_Brief:_ Return, with both end lines included, exactly what the data below holds from the line with "thumb ip: (251, 261)" through the line with "middle pip: (359, 987)", though not the pictures.

_Structured pose outputs:_
▬▬▬▬▬▬
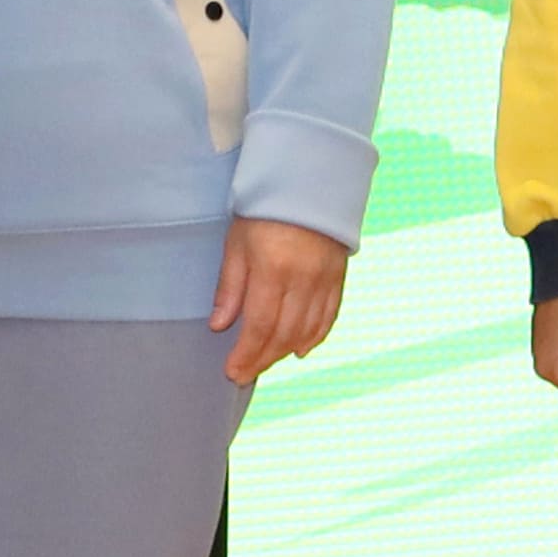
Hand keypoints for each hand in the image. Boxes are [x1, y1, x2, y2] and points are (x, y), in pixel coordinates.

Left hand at [214, 220, 352, 383]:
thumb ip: (230, 286)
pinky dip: (316, 336)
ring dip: (285, 351)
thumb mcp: (237, 243)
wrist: (309, 182)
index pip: (261, 324)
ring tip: (266, 362)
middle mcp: (304, 278)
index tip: (233, 371)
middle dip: (263, 358)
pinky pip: (330, 315)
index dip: (247, 353)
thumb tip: (219, 325)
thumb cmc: (264, 210)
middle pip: (285, 333)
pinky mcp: (338, 276)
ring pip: (308, 329)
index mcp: (273, 269)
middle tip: (244, 374)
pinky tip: (301, 349)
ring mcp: (325, 279)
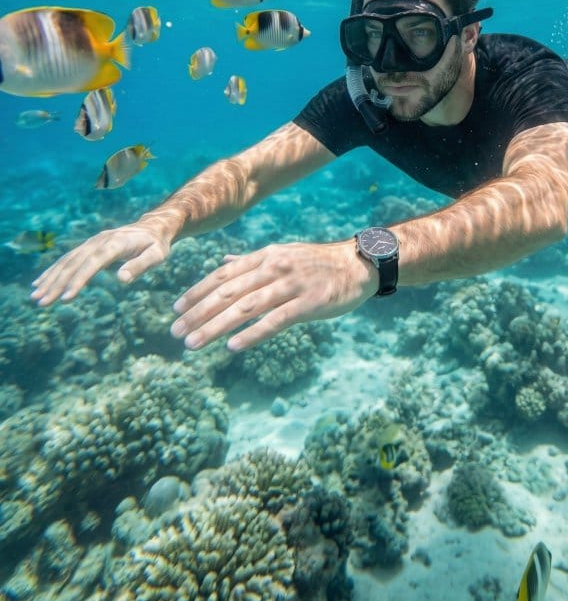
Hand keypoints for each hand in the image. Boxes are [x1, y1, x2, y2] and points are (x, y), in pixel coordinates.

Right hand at [31, 224, 171, 304]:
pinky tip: (40, 283)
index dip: (78, 280)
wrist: (153, 227)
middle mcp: (99, 241)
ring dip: (49, 279)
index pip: (93, 263)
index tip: (66, 298)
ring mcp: (91, 242)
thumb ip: (140, 266)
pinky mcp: (88, 246)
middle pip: (74, 263)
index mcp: (115, 244)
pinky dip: (53, 271)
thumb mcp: (157, 255)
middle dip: (56, 284)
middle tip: (41, 303)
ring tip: (35, 297)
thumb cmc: (156, 244)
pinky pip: (67, 259)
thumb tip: (121, 279)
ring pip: (66, 261)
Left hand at [170, 240, 376, 351]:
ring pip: (245, 308)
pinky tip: (233, 347)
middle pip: (227, 292)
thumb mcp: (282, 254)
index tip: (175, 310)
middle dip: (198, 313)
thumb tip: (222, 262)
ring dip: (215, 327)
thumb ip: (251, 261)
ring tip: (193, 343)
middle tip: (175, 332)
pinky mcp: (308, 303)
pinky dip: (252, 334)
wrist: (358, 264)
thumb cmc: (317, 263)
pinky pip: (275, 321)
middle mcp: (273, 267)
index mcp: (265, 256)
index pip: (222, 275)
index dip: (197, 292)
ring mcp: (291, 284)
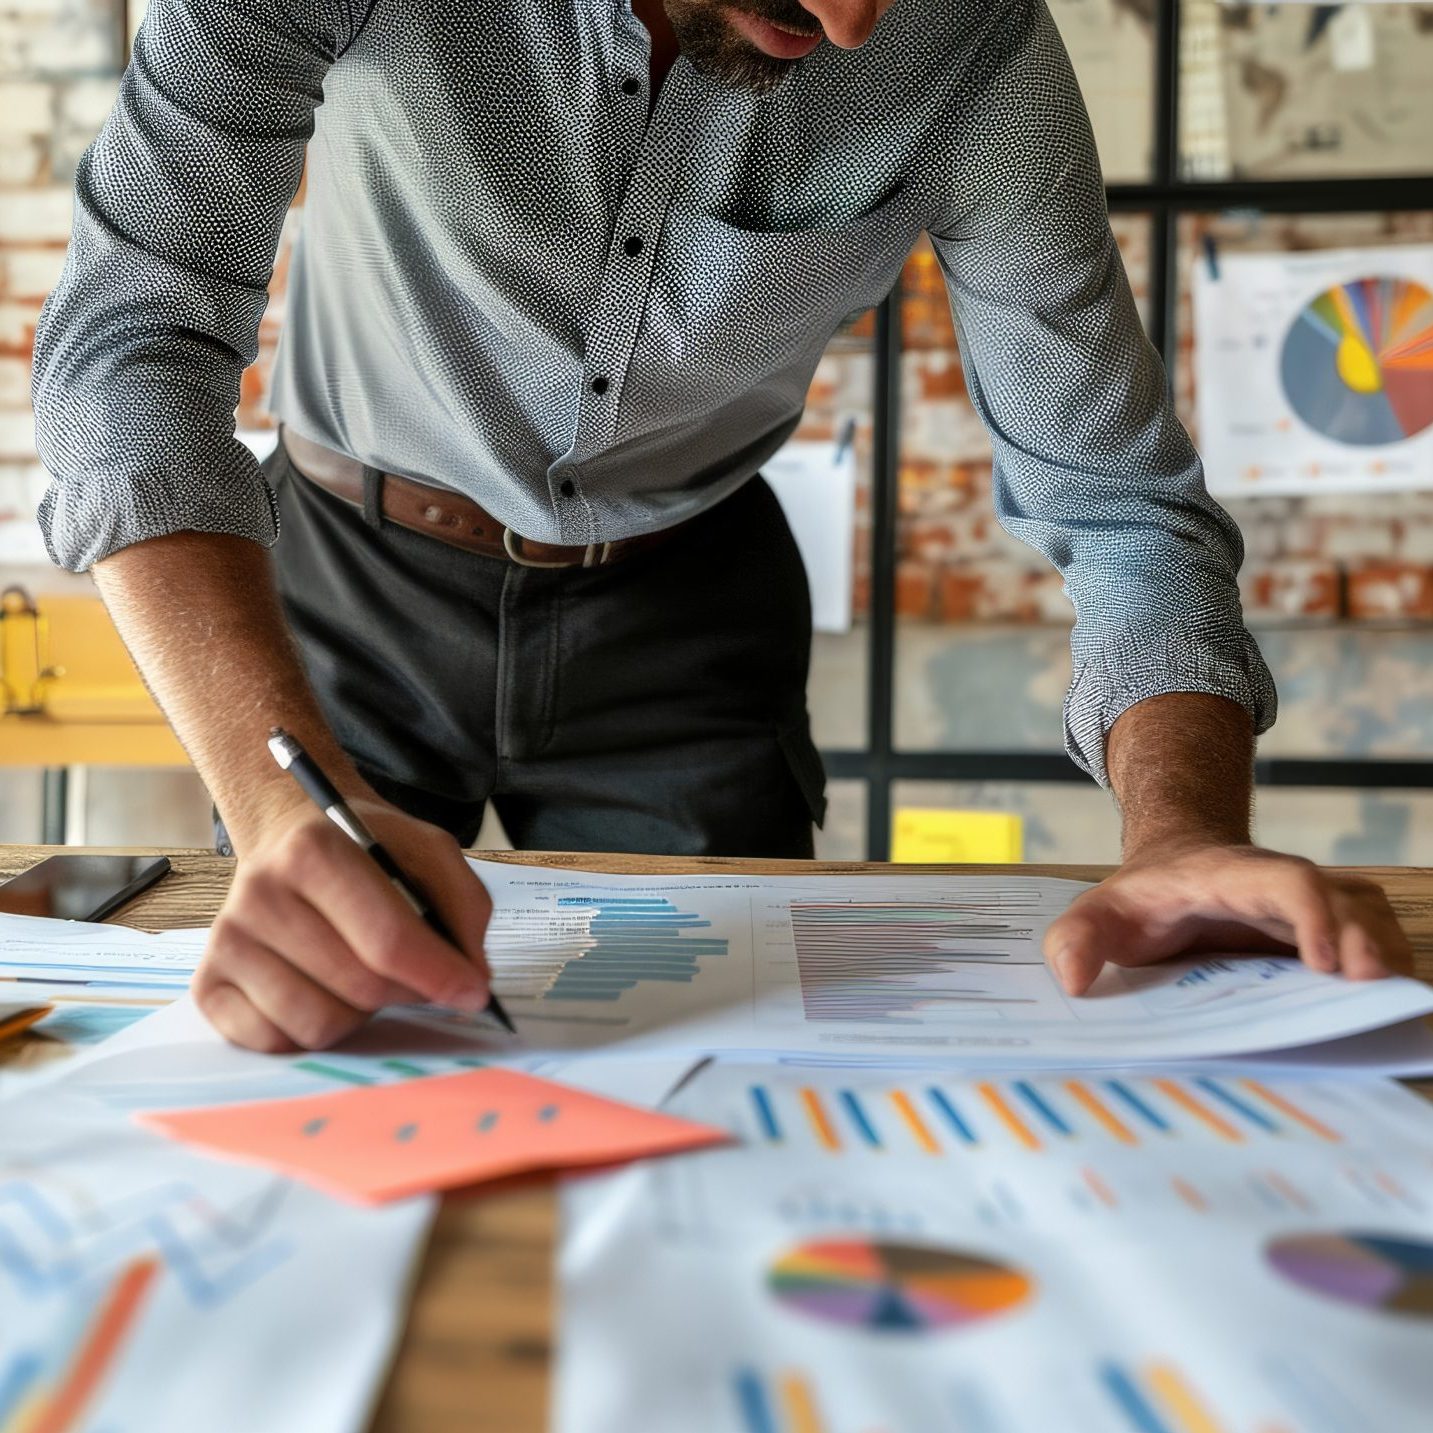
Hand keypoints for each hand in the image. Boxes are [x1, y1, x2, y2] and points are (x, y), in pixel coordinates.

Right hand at [195, 795, 492, 1051]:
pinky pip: (275, 1043)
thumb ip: (464, 907)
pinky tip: (323, 992)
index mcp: (314, 850)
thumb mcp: (428, 851)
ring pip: (319, 1025)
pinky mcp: (208, 984)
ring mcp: (227, 942)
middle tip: (416, 977)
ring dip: (361, 1014)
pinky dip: (312, 1032)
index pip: (386, 940)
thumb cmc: (367, 849)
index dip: (439, 975)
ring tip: (364, 976)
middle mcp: (259, 893)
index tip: (474, 994)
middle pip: (359, 987)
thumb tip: (472, 981)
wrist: (290, 833)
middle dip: (406, 992)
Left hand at [1043, 842, 1413, 995]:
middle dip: (1366, 940)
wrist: (1170, 868)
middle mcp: (1280, 885)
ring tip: (1391, 999)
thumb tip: (1072, 979)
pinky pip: (1370, 935)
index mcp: (1230, 877)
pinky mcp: (1322, 929)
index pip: (1287, 881)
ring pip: (1367, 914)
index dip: (1312, 915)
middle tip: (1375, 986)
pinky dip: (1386, 961)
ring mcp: (1307, 905)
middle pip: (1344, 899)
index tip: (1324, 962)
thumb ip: (1074, 938)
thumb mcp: (1098, 913)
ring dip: (1385, 951)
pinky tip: (1382, 1002)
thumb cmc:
▬▬▬▬▬▬
_Answer to this task:_
thumb ip: (251, 261)
ring tip: (193, 343)
middle tip: (175, 332)
pinky mcp: (308, 303)
pinky dip: (252, 334)
wrist: (358, 264)
thumb cmc: (317, 263)
pinky pip: (275, 321)
middle mcp: (273, 267)
index mcp: (265, 256)
index pip: (222, 275)
index dip: (197, 292)
ring mcp: (291, 284)
Hand keypoints for each hand in the image. Boxes are [x1, y1, x2, y2] and points are (x, y), in pixel coordinates.

Right hand at [195, 795, 492, 1051]:
pinky pip: (275, 1043)
thumb ip: (464, 907)
pinky tip: (323, 992)
index mcp: (314, 850)
thumb mcp: (428, 851)
ring pip: (319, 1025)
pinky mcp: (208, 984)
ring mcp: (227, 942)
middle tip: (416, 977)
ring dip: (361, 1014)
pinky dip: (312, 1032)
index pip: (386, 940)
thumb cmc: (367, 849)
index dip: (439, 975)
ring tip: (364, 976)
middle mcp: (259, 893)
index tip: (474, 994)
middle pip: (359, 987)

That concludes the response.